**TASK OBJECTIVE:**
Please quote exactly the lines below from the line containing "M44,456l4,159" to the line containing "M4,2289l28,25 11,20 10,11", both lines included, and nothing else.

[Opening PROVIDED ENTRIES section]

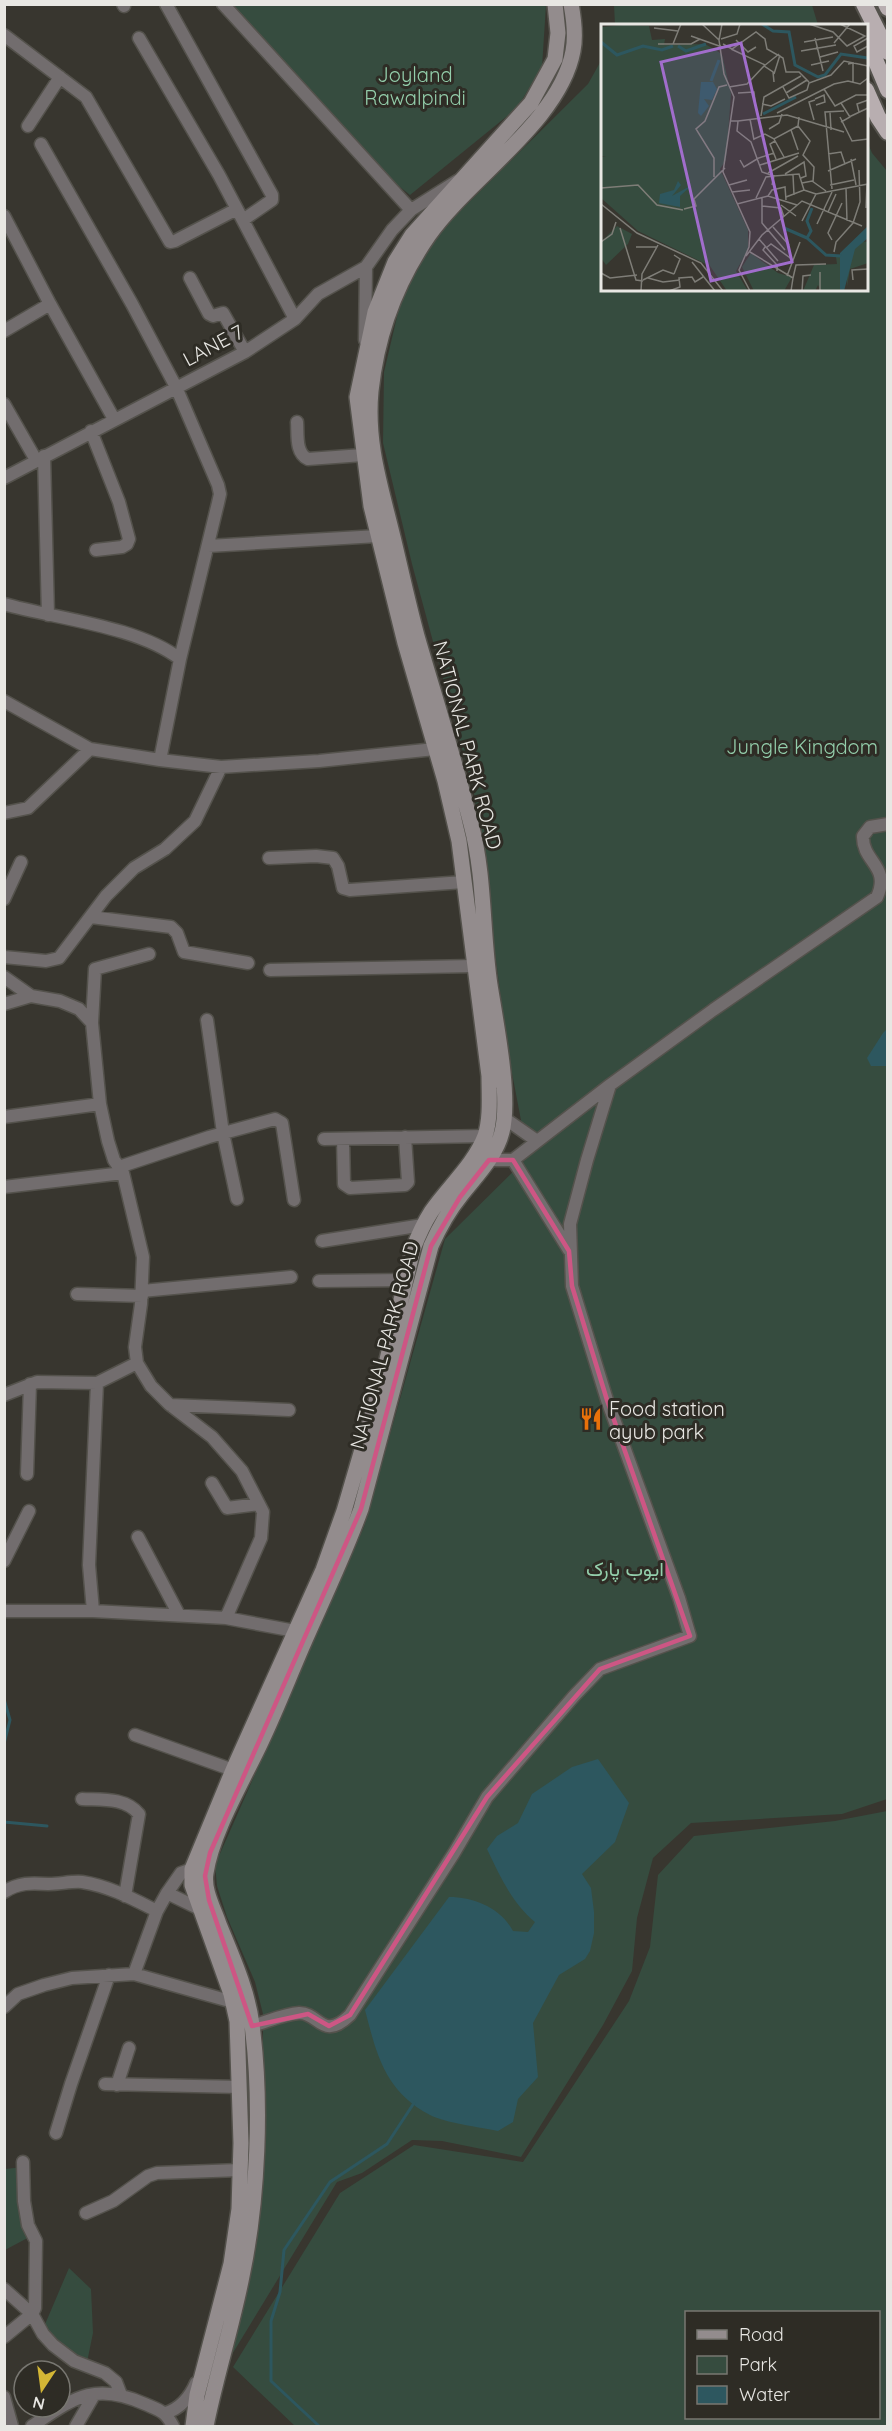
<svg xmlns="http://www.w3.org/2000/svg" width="892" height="2431" font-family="Quicksand,Vazirmatn,sans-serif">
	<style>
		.green { fill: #364c3f; fill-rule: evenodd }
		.water { fill: #2d575f }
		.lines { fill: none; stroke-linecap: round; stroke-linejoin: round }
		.stream { stroke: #2d575f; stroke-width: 3 }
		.minor-casing { stroke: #54524c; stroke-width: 15 }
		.secondary-casing { stroke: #54524c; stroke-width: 18 }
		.trunk-casing { stroke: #54524c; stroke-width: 20 }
		.minor { stroke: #726d6e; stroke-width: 12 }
		.secondary { stroke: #938c8d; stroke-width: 15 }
		.trunk { stroke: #b8aeb0; stroke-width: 16 }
		.marked { fill: none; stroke: #cd5684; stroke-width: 4.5; stroke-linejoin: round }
		.labels { text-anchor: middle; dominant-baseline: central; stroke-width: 6; stroke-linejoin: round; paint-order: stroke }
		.park-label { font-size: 20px; fill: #93ceab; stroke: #2e2c25 }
		.street-label { font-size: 20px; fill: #e8e7e3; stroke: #2e2c25 }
		.poi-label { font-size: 20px; fill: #e8e7e3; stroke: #2e2c25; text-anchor: start }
		.inset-river { fill: none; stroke: #2d575f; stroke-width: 3 }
		.inset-road { fill: none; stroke: #7e7d77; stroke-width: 1.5 }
		.view { fill: #a16dcc; fill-opacity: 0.15; stroke: #a16dcc; stroke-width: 3 }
		.inset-edge { fill: none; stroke: #e8e7e3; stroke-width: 3 }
	</style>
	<rect width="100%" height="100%" fill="#38362f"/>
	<path class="green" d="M227,5h319l-4,62 -25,41 -107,87 -15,-12 -160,-168z
		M614,5h198l6,20h-203z
		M602,59v231h264l1,-149 5,12 15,18v1628l-45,15 -151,9 -38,35 -16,60 -5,53 -29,54 -82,132 -79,-16 -30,-1 -50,33 -25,9 -109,179 20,-82 15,-87v-178l-8,-32 -28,-65 -10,-31 -2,-21 149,-338 81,-288 83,-82 -20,-105 -34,-259 -62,-229 -29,-121 1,-71 20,-85 30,-50 154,-153z
		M887,1811v615h-592l-62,-59 107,-174 74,-48 109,17 106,-161 21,-54 8,-72 36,-39 141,-15zM878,2312v106h-192v-106z
		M24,2167l11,67 -30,16v-81z
		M69,2268l22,21 2,44 -7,34 -43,-38z"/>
	<path class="water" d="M887,1029v37h-16l-4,-8 16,-25z
		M598,1759l31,44 -14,39 -33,32 9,14 3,24v21l-4,18 -5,8 -26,16 -26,48 5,54 -20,22 -5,23 -15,9c-18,-4 -53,-8 -68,-16 -45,-24 -53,-59 -65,-105l84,-113c25,0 52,11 64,34l15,1 7,-10c-24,-20 -35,-46 -48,-73l10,-13 21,-13 14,-29 40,-27z"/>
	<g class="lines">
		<path class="stream" d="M4,1699l6,21 -6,24
			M4,1822l43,4
			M319,2426l-48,-45v-60l9,-29 4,-42 46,-68 57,-38 27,-41"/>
		<g class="minor-casing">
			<path id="minor" d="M123,4l1,2
				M166,4l106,191v5l-29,20
				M223,4l188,206
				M4,35l82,62 84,145 5,-1 62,-32
				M139,38l80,137 76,144
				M28,126l32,-49
				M41,144l91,160 44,83 42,98 2,9 -2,9 -38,156 -20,101
				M4,216l46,88 64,115
				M190,278l19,36 4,2 10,-3 22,39
				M4,331l46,-27
				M365,340l1,-73
				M4,404l32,56
				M297,422c1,12 -2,31 11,37l55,-4
				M91,431l28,71 10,37 -2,5 -5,3 -26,3
				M44,456l4,159
				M4,478l241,-126 50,-33 23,-25 48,-27 26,-37 19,-20 46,-29
				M208,546l170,-10
				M4,604c53,15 133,22 176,55
				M4,701l86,48 70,11 61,7 98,-6 116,-12
				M4,813l24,-5 62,-59
				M269,858l47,-2 17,2 5,8 5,22 7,2 114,-8
				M4,899l17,-37
				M91,917l80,10 6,6 7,19 64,11
				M4,957l42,4 13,-3 47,-62 28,-28 31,-19 30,-28 26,-54
				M270,970l204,-4
				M4,977l27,19 29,5 19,8 13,14 8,81 8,37 6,19 9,13 20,84 -2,47 -6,43 2,16 14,23 18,18 43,33 30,34 21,41 -2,26 -35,80 69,13
				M4,1004l27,-8
				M207,1020l16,113 14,66
				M92,1023l3,-54 54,-15
				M4,1117l96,-13
				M504,1118l33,23
				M324,1139l161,-3
				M343,1139l1,45 6,4 55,-3 3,-3 -3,-45
				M484,1158l5,2h24l97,-75 103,-75 164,-113c14,-31 -15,-35 -14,-61l7,-9 18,-3
				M513,1160l56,90
				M119,1167l90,-30 66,-18 7,4 12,77
				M4,1187l119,-14
				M322,1241l101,-16
				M319,1281l87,-1
				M142,1291l149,-14
				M77,1294l65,2
				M4,1395l33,-13 60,1
				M170,1405l119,5
				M27,1474l3,-90
				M212,1483l15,25 32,-4
				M138,1537l41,78
				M4,1561l25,-50
				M4,1611h89l133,7
				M93,1611l-4,-46 8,-182 40,-20
				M135,1735l98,35
				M82,1799c19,1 43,-2 57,15l-14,82
				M4,1892c15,-10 28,-9 45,-8 11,0 23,-3 33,-2 27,4 51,17 75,29
				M167,1893l14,-20 11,-4
				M134,1974l23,-63 10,-18 33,16
				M4,2007l14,-13 26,-9 28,-7 62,-4 99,28
				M252,2026c15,-4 31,-12 47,-13 20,-1 23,29 51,2l104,-162 33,-56 87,-101 26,-27 90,-33 -11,-38 -72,-198 -35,-114 -2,-62 17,-64 23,-75
				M105,2084l135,3
				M117,2085l12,-37
				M56,2133l15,-49 38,-109
				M86,2213l27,-12 35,-25 9,-3 83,-3
				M4,2289l28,25 11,20 10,11 21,16 31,12 11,9 5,13
				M4,2337l28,-23 3,-6 1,-67 -8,-16 -4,-24 -1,-39
				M4,2397l8,29
				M166,2413c15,-5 24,-16 30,-30
				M32,2426c42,-28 62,-45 113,-22 16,7 20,7 28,22
				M76,2426l18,-31"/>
		</g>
		<g class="secondary-casing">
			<path id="secondary" d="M193,2426l4,-31 34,-131 8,-55 2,-66 -4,-122 -6,-27 -39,-109v-16l41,-99 90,-200 21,-59 38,-130 31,-132c5,-13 11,-26 18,-37 17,-25 43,-47 54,-76 6,-18 4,-41 4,-60l-30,-235 -14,-60 -40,-138 -34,-137 -14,-109 18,-85 20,-50 17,-27 119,-132 24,-44 3,-26 -3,-29
				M206,2426c10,-50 26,-99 36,-150 16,-76 20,-174 10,-251 -4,-34 -20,-69 -33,-101 -5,-15 -16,-34 -13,-51 6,-41 38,-94 56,-133 16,-34 29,-68 44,-102 19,-43 39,-85 55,-129l70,-263c8,-18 18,-36 31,-52 15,-19 34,-38 40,-62 9,-35 -6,-109 -12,-147 -8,-53 -5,-109 -19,-161 -16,-63 -36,-126 -54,-188 -9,-33 -16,-66 -24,-99 -12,-50 -27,-93 -22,-146 6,-56 26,-110 58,-156 40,-57 131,-114 144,-184 3,-15 1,-31 -2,-47"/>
		</g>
		<g class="trunk-casing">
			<path id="trunk" d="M864,4l24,48
				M886,4l2,4
				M866,38l22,52
				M866,90l12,27 10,15"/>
		</g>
		<use href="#minor" class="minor"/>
		<use href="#secondary" class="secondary"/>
		<use href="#trunk" class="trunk"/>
	</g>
	<path class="marked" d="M489,1160h24l56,91 3,35 35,114 83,236 -90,33 -113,128 -137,218 -21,11 -21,-12 -56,12 -43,-126 -4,-24 5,-23 151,-344 70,-263 29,-49z"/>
	<defs>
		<g id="restaurant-bare" transform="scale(1.8)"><path d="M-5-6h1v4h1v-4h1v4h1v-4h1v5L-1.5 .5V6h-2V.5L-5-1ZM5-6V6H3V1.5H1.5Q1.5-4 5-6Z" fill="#e8710a" stroke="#2e2c25" stroke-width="2.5" paint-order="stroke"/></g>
	</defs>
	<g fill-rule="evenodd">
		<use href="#restaurant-bare" x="591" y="1419"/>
	</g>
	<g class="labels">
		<g class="park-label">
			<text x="415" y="74">Joyland<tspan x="415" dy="23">Rawalpindi</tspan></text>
			<text x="802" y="746">Jungle Kingdom</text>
			<text x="625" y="1568">ایوب پارک</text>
		</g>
		<g class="street-label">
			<text transform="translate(213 345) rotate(-28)">LANE 7</text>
			<text transform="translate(468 745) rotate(75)">NATIONAL PARK ROAD</text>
			<text transform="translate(384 1345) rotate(-75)">NATIONAL PARK ROAD</text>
		</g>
		<g class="poi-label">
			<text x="609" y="1408">Food station<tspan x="609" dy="23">ayub park</tspan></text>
		</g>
	</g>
	<g transform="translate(601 24)">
		<rect width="267" height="267" fill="#38362f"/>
		<path d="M23,1l25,1 3,14 13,-1 -1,6 41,-1 17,10 9,40 -5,66 -6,9 28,61v20l-12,21 12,20h-21l-17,-25 -72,-35 -37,-33v-41l5,-1h-5v-129zM16,202l15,8 -4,10 -22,21 -5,-7v-16zM258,217l9,1v21l-18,6 -3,18 1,-35zM150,229l27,20 14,4 -8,14h-30l-12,-24zM240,232l-1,35h-19l-3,-6 -3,6h-12l11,-26 23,-1 -1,-7z" fill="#364c3f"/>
		<path d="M100,58h12l4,7 -5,11 -8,-1 5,7 -8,10 -3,-3zM77,157l3,4 -9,11 20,-11 -12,11v11l-21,-4 1,-9 14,-4zM267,202v12l-13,11 -11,42h-4v-38z" fill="#2d575f"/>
		<path class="inset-river" d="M161,0l11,7 16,1 6,33 23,12 7,-2 16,-21 27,4M0,18l16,13 26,-9 19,4 11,-4M77,22l8,5 20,-7M110,57l8,-21M162,90l33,-17M211,184l-5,13 4,10 -4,7 19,17 15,1M183,204l23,10"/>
		<path class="inset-road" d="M101,0l17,16M121,0l-3,16 5,34 10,23 -11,75 27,60 -1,15 -10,23 11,21M208,0l24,8 14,14 18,-10 -25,-12M53,4l24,3M90,12l31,11M214,14l8,33M267,14l-14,8 3,6 11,-6M120,15l16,-5 3,-10M135,16l12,12 8,-5M203,18l29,-5M233,19l16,-19M57,20h33l9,-5M72,20l8,-20M122,20l9,5 24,-17 9,7 2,10 16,9 3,14h13l10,10M130,25l34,16M200,27l35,-6M219,33l18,-5M247,40l5,-1v19M210,41l18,-4M163,42l15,-12M173,50l6,-19M128,63l18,-3 17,-18 9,6 1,10M182,63l6,11 18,-8 2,-7 22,-8 13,-14 24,5M223,65l11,17 21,-11h12M137,69l16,-1 1,9M185,69l21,-13M214,75l9,-4 1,7 -9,3M240,79l9,14 -9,5M161,80l9,2 14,-7M229,88l1,18M258,88l-2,-8 11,-4M176,89l57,-29 14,-3 12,3 8,-6M160,92l3,-19 37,-21M198,93l-1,9 12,15 -7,14 11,12 -1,15M239,93l12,24 16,-2M248,93l19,-9M149,95l4,21M213,96l-5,-18 6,-2M130,97h7l-1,10 14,11 11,30 12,4 25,-2 5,16M137,97l49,-6 57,17M168,105l10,-6 3,-9M190,106l7,20M153,115l11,-5 9,5 24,-13M173,115l10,18M174,117l-5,3 6,15M227,130l13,-2 4,12M155,135l18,-6M250,135l5,26M139,136l4,7 13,-8M159,141l39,-12M227,147l28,-12M167,149l30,-17M184,150l19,-12 2,14 -5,2M192,151l1,20M113,153v-19l-18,-29 9,-8 14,-34 8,-2M201,159l10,-2 14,10M128,161l18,-5M229,161l24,-5M0,164l37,-3 19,20 26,5M245,164l1,33M231,165l-7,-77 19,-1M131,168l18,-2M215,170l52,-10M167,172l4,-6 13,-3 1,13M161,173v26l23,27M185,173l18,-7 12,4 -14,27M155,174l10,-21 8,-1 -2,9M0,180l36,29 64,30 22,28M136,180l31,-8 29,9M180,181l15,11M161,182l19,2 3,9M265,184l1,-24M83,185l12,-3 -2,-7 31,-31M227,188l8,-18M216,200l15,-32M172,203l16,18M19,204l16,52 7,1M158,215l19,22M231,216l-4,-7 14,-30M0,218l11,-8 4,-12M35,223h21M164,223l-2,3 14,15v6M165,224l5,-4 22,16M149,228l43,26 -2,13M233,228l2,-10 17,-19 7,-21 -1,-32M145,232l16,-21 40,-34 60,25M91,238l23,29M219,248v19M0,249l9,5 27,-3M73,250l6,-15 -6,-4M186,252l13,-34M47,254l15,4 17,-2M192,254l3,-13 30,-1M42,256l20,-10 11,4M252,256l-1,-10 16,-1M40,267l1,-17 16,-29M68,267l11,-4 -1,-9 13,-1 3,5 8,-5M201,267l1,-15 8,-1"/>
		<path class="view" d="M140,19l51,219 -81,19 -50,-219z"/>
		<rect width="267" height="267" class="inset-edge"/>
	</g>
	<rect width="892" height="2431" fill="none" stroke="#e8e7e3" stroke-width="12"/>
	<rect x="685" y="2311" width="195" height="108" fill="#2e2c25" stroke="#787771" stroke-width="1.5"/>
	<rect x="697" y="2330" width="30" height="9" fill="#938c8d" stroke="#787771" stroke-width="1.5"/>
	<text x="739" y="2341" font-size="18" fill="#e8e7e3">Road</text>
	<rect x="697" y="2356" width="30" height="18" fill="#364c3f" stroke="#787771" stroke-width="1.5"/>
	<text x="739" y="2371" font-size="18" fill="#e8e7e3">Park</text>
	<rect x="697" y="2386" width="30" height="18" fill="#2d575f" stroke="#787771" stroke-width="1.5"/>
	<text x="739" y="2401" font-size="18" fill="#e8e7e3">Water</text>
	<g transform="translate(42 2389) rotate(193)"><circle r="28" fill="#2e2c25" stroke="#787771" stroke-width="1.5"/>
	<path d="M0-4.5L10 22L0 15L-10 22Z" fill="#d3b635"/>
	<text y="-9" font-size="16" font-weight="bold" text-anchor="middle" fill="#e8e7e3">N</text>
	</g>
</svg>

[Closing PROVIDED ENTRIES section]

**RESULT OF THIS TASK:**
				M44,456l4,159
				M4,478l241,-126 50,-33 23,-25 48,-27 26,-37 19,-20 46,-29
				M208,546l170,-10
				M4,604c53,15 133,22 176,55
				M4,701l86,48 70,11 61,7 98,-6 116,-12
				M4,813l24,-5 62,-59
				M269,858l47,-2 17,2 5,8 5,22 7,2 114,-8
				M4,899l17,-37
				M91,917l80,10 6,6 7,19 64,11
				M4,957l42,4 13,-3 47,-62 28,-28 31,-19 30,-28 26,-54
				M270,970l204,-4
				M4,977l27,19 29,5 19,8 13,14 8,81 8,37 6,19 9,13 20,84 -2,47 -6,43 2,16 14,23 18,18 43,33 30,34 21,41 -2,26 -35,80 69,13
				M4,1004l27,-8
				M207,1020l16,113 14,66
				M92,1023l3,-54 54,-15
				M4,1117l96,-13
				M504,1118l33,23
				M324,1139l161,-3
				M343,1139l1,45 6,4 55,-3 3,-3 -3,-45
				M484,1158l5,2h24l97,-75 103,-75 164,-113c14,-31 -15,-35 -14,-61l7,-9 18,-3
				M513,1160l56,90
				M119,1167l90,-30 66,-18 7,4 12,77
				M4,1187l119,-14
				M322,1241l101,-16
				M319,1281l87,-1
				M142,1291l149,-14
				M77,1294l65,2
				M4,1395l33,-13 60,1
				M170,1405l119,5
				M27,1474l3,-90
				M212,1483l15,25 32,-4
				M138,1537l41,78
				M4,1561l25,-50
				M4,1611h89l133,7
				M93,1611l-4,-46 8,-182 40,-20
				M135,1735l98,35
				M82,1799c19,1 43,-2 57,15l-14,82
				M4,1892c15,-10 28,-9 45,-8 11,0 23,-3 33,-2 27,4 51,17 75,29
				M167,1893l14,-20 11,-4
				M134,1974l23,-63 10,-18 33,16
				M4,2007l14,-13 26,-9 28,-7 62,-4 99,28
				M252,2026c15,-4 31,-12 47,-13 20,-1 23,29 51,2l104,-162 33,-56 87,-101 26,-27 90,-33 -11,-38 -72,-198 -35,-114 -2,-62 17,-64 23,-75
				M105,2084l135,3
				M117,2085l12,-37
				M56,2133l15,-49 38,-109
				M86,2213l27,-12 35,-25 9,-3 83,-3
				M4,2289l28,25 11,20 10,11 21,16 31,12 11,9 5,13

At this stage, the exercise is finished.